**INPUT MATERIAL**
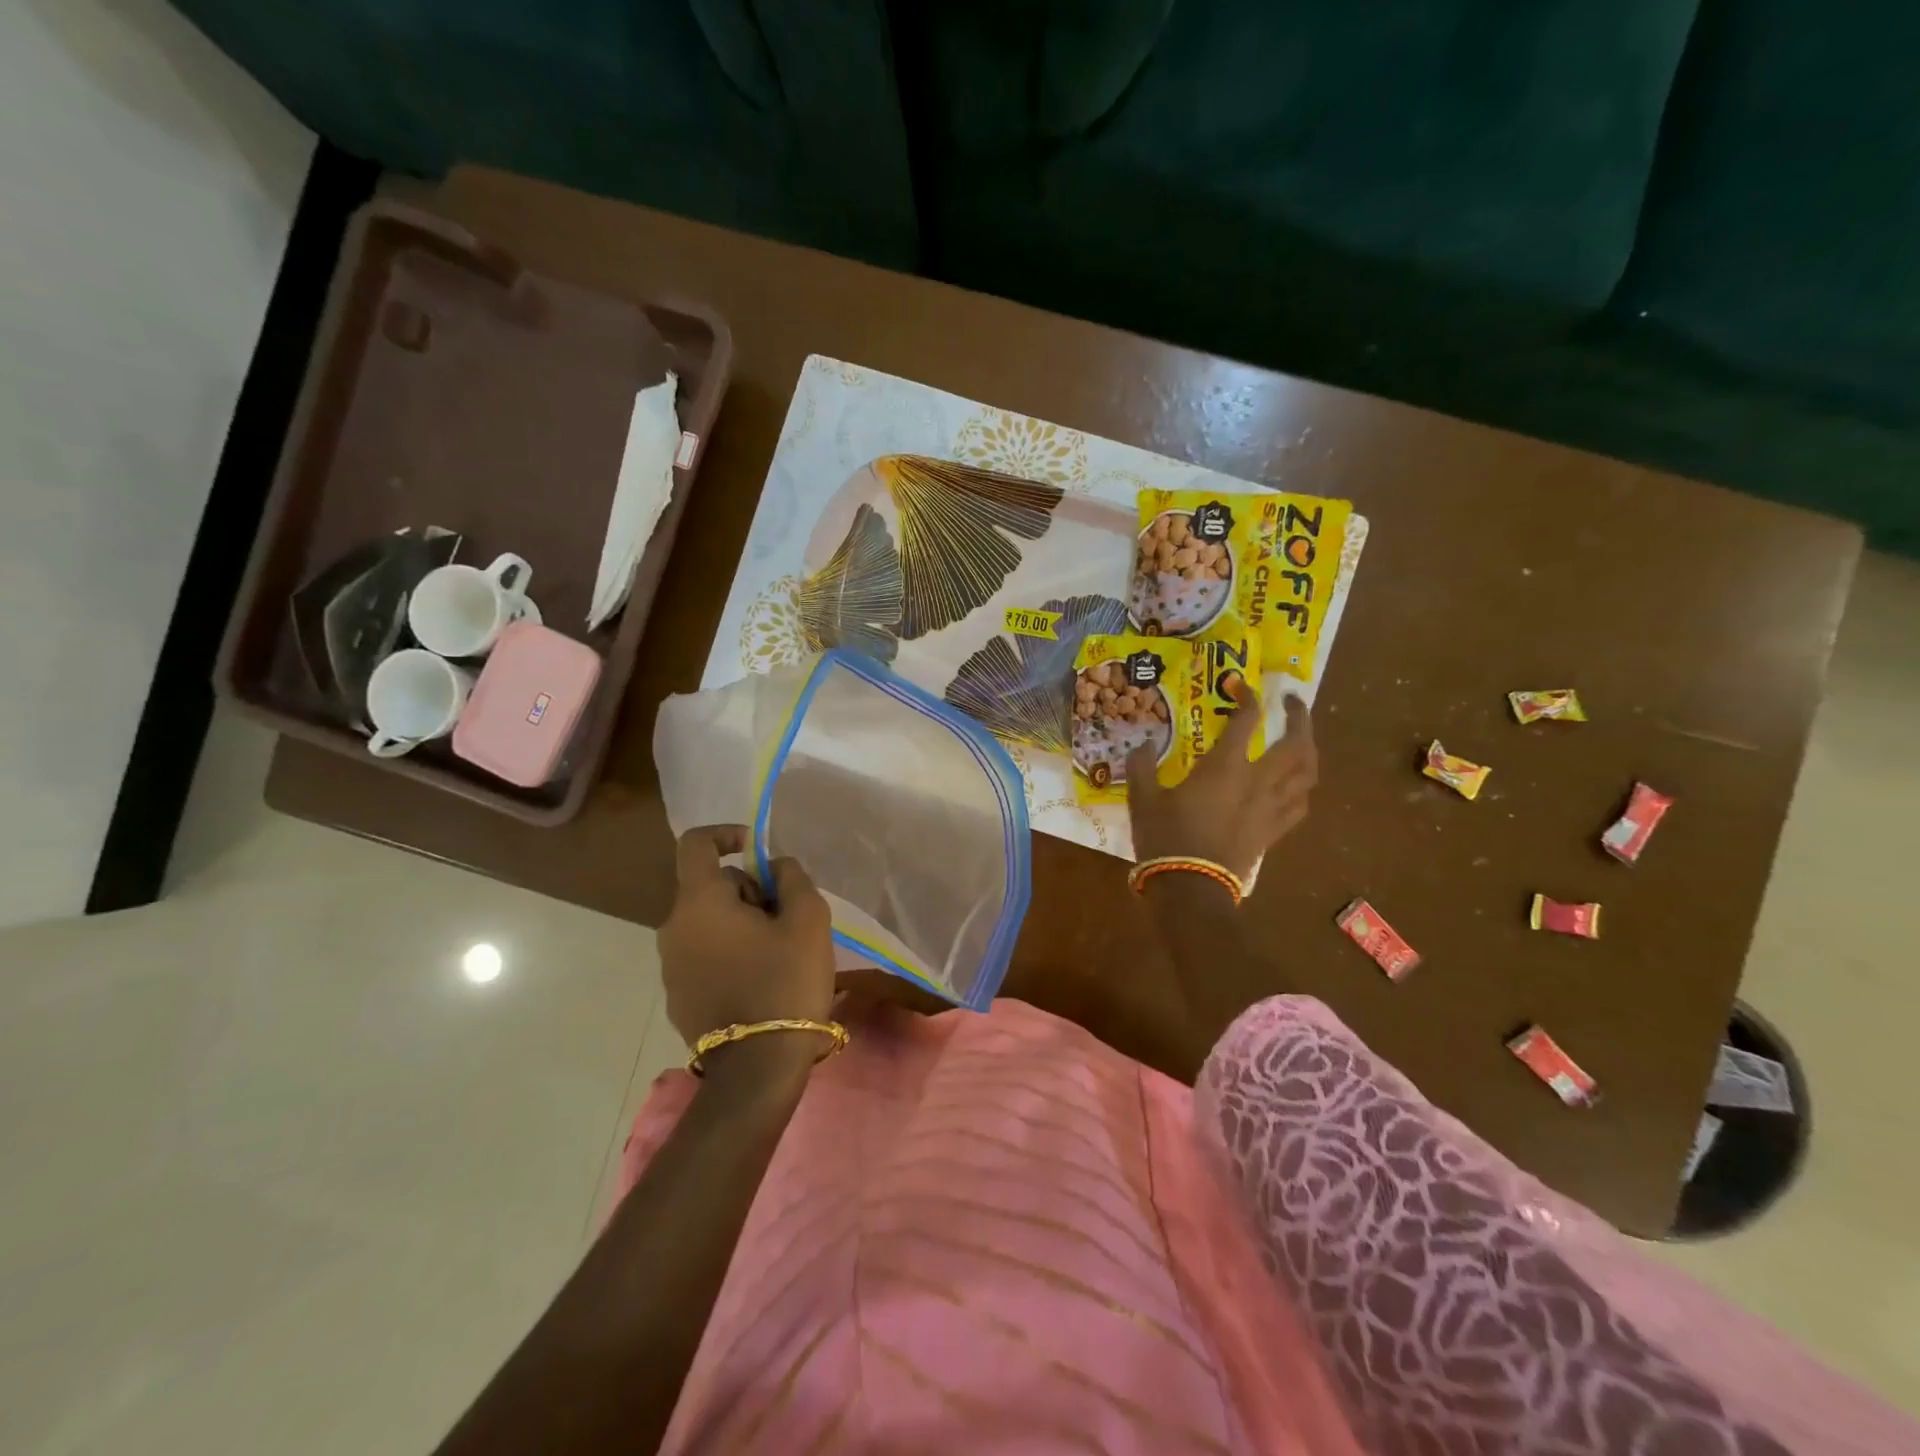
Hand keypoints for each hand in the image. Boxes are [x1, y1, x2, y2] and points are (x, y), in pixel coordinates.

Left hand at [659, 826, 835, 1050]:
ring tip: (780, 953)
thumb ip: (792, 878)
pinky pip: (704, 955)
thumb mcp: (808, 919)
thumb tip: (775, 865)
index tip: (757, 850)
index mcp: (699, 903)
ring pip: (709, 923)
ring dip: (742, 924)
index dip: (727, 834)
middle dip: (750, 891)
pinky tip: (761, 981)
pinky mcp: (677, 997)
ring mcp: (670, 967)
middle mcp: (673, 928)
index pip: (696, 844)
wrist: (758, 1068)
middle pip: (711, 887)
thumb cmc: (785, 982)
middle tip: (787, 919)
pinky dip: (730, 953)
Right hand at [1125, 683, 1315, 884]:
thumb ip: (1142, 766)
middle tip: (1291, 703)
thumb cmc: (1166, 838)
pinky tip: (1295, 784)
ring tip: (1302, 739)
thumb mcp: (1143, 798)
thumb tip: (1142, 745)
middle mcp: (1257, 781)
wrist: (1190, 889)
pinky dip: (1302, 787)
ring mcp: (1270, 808)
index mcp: (1225, 767)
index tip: (1240, 685)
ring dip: (1309, 750)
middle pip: (1297, 743)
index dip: (1246, 696)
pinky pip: (1299, 804)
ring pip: (1308, 773)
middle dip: (1299, 717)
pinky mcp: (1272, 832)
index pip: (1246, 719)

**PROBLEM REQUIREMENTS**
Once the pictures are set aside, transcribe the remaining lines above exactly.

**RESPONSE TO THIS TASK**
Hand keypoints for each hand in the image. Boxes are [x1, y1, x2, y2] and points are (x, y), in pixel coordinates.

Left hand at [659, 826, 835, 1050]:
ring tip: (780, 953)
thumb ip: (792, 878)
pinky pip: (704, 955)
thumb mcp: (808, 919)
thumb tip: (775, 865)
index tip: (757, 850)
index mcp: (699, 903)
ring pip: (709, 923)
ring dip: (742, 924)
index dip: (727, 834)
middle dip: (750, 891)
pinky tip: (761, 981)
pinky mcp: (677, 997)
ring mcp: (670, 967)
middle mcp: (673, 928)
index pip: (696, 844)
wrist: (758, 1068)
middle pip: (711, 887)
thumb cmc: (785, 982)
middle tip: (787, 919)
pinky dip: (730, 953)
Right hand at [1125, 683, 1315, 884]:
thumb ip: (1142, 766)
middle tip: (1291, 703)
thumb cmc: (1166, 838)
pinky tip: (1295, 784)
ring tip: (1302, 739)
thumb mcp: (1143, 798)
thumb tip: (1142, 745)
middle mcp: (1257, 781)
wrist: (1190, 889)
pinky dip: (1302, 787)
ring mcp: (1270, 808)
index mcp: (1225, 767)
index tip: (1240, 685)
ring dip: (1309, 750)
middle pip: (1297, 743)
index dip: (1246, 696)
pinky pip: (1299, 804)
ring pip: (1308, 773)
middle dip: (1299, 717)
pinky mcp: (1272, 832)
index pip: (1246, 719)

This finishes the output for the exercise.